Paxos, another important player in the stablecoin ecosystem with its PAX backed by the dollar, launched the Pax Gold. Each token corresponds to 1 ounce of gold (about 31 grams). At present, just over 9,000 PAXG are in circulation, with a unit value of around 1,400 euros. In other words, Paxos has tokenized around $ 13 million in physical gold.
Digix Gold Token
Founded in 2014 in Singapore, this token and the company operate in the form of a DAO (Decentralized Autonomous Organization). Digix is a bit of a pioneer on the subject. The system works as often around 2 tokens: DGX (which is equivalent to 1 gram of physical gold) and the DigixDAO. With regard to the DGX marketcap, these are more than 122 kilos of gold that are tokenized on the blockchain.
The seniority bonus: VeraOne
Despite a stubborn image that could falsely suggest that the exercise is very easy, you don’t improvise yourself as a gold seller. The regulations are of incomparable complexity, the subject is necessarily sensitive.
And if none of the previous projects have appeared in France, it is because, as with many things, our national legislation is notoriously finicky and rigorous for everything related to precious metals. It must therefore be agreed: setting up a crypto company in France with the ambition of launching a stablecoin backed by physical gold could seem impossible.
And that’s probably why the French VeraOne (AuCOFFRE.com group) did it, which deserves a crypto-cocorico!

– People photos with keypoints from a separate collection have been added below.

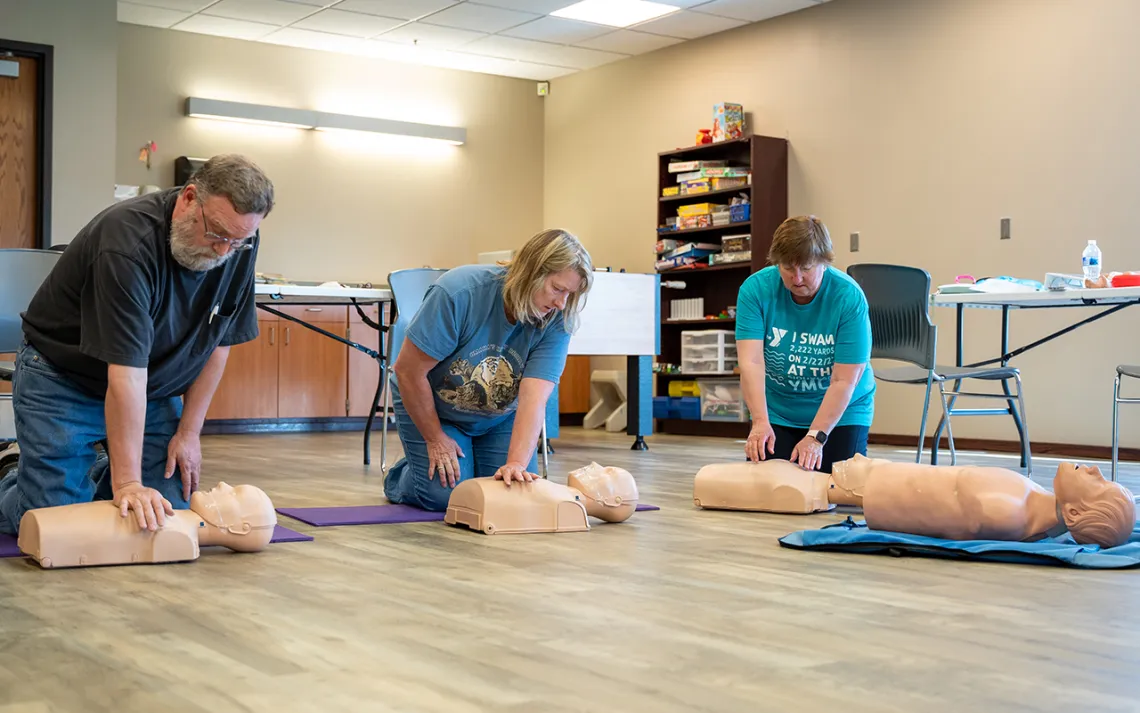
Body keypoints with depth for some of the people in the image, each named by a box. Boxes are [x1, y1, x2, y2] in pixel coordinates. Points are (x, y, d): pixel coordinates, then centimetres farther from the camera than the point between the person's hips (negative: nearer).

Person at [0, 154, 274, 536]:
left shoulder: (238, 245, -13)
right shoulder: (128, 241, -32)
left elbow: (217, 343, -2)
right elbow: (126, 372, -36)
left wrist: (189, 430, -5)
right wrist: (128, 483, -36)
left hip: (155, 387, 6)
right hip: (64, 379, -5)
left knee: (170, 516, -4)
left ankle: (98, 477, 25)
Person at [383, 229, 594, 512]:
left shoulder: (556, 322, -24)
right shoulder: (459, 292, -33)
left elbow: (533, 398, -33)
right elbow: (408, 371, -25)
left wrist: (516, 463, -47)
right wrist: (435, 439, -16)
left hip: (499, 418, 3)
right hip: (428, 405, -3)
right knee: (447, 495, -15)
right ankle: (398, 478, 18)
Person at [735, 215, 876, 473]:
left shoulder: (850, 297, -21)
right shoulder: (756, 288, -17)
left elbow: (843, 381, -24)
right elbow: (751, 362, -26)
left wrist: (815, 437, -33)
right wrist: (760, 422, -39)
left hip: (840, 413, -1)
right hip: (776, 411, 2)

VeraOne offers its backed token on gold reserves audited (by the very serious LBMA : London Bullion Market Association). 1 VRO equals 1 gram of gold. If the project is still in the testing phase and should have a very interesting 2020, 10,000 VROs have already been sold to VIP buyers, via the blockchain Ethereum.
We will remember for the time being 2 key features of the VeraOne project : on the one hand, 90% of the physical gold held in reserve falls into the “low impact” and “very low impact” categories from an environmental footprint perspective. In addition, as part of a monetary agreement with Gibraltar, it is possible for VeraOne to “mint change” and materialize your token in a physical corner. An amazing way to close the circle.
We said it, you don’t improvise yourself as a gold seller. And if the VeraOne project is so solid, it is probably because it is supported by a company which has been established on the street for more than 10 years and which, in this interval has become the French leader in the sale of gold to individuals. Experience makes a big difference here.
So ends on this high potential project – which we will have the opportunity to talk about again in Bitcoin – the second part of this series dedicated to stablecoin backed by physical gold. Stay tuned to the subject, it will embody a large part of the future of the industry.
Nice to meet you, it’s Hellmouth! Editor-in-chief of Bitcoin, the crypto media you are honoring to survey right now (well done, you have taste).
Crypto-enthusiast of the second hour, nothing is more important to me than supporting the global adoption and democratization of the treasures that the blockchain offers us.
I write articles between two cocktails in Tahiti, my adopted island, and do not hesitate, if the opportunity arises, to feast on a plump scam or a little too enterprising Ponzi pyramid.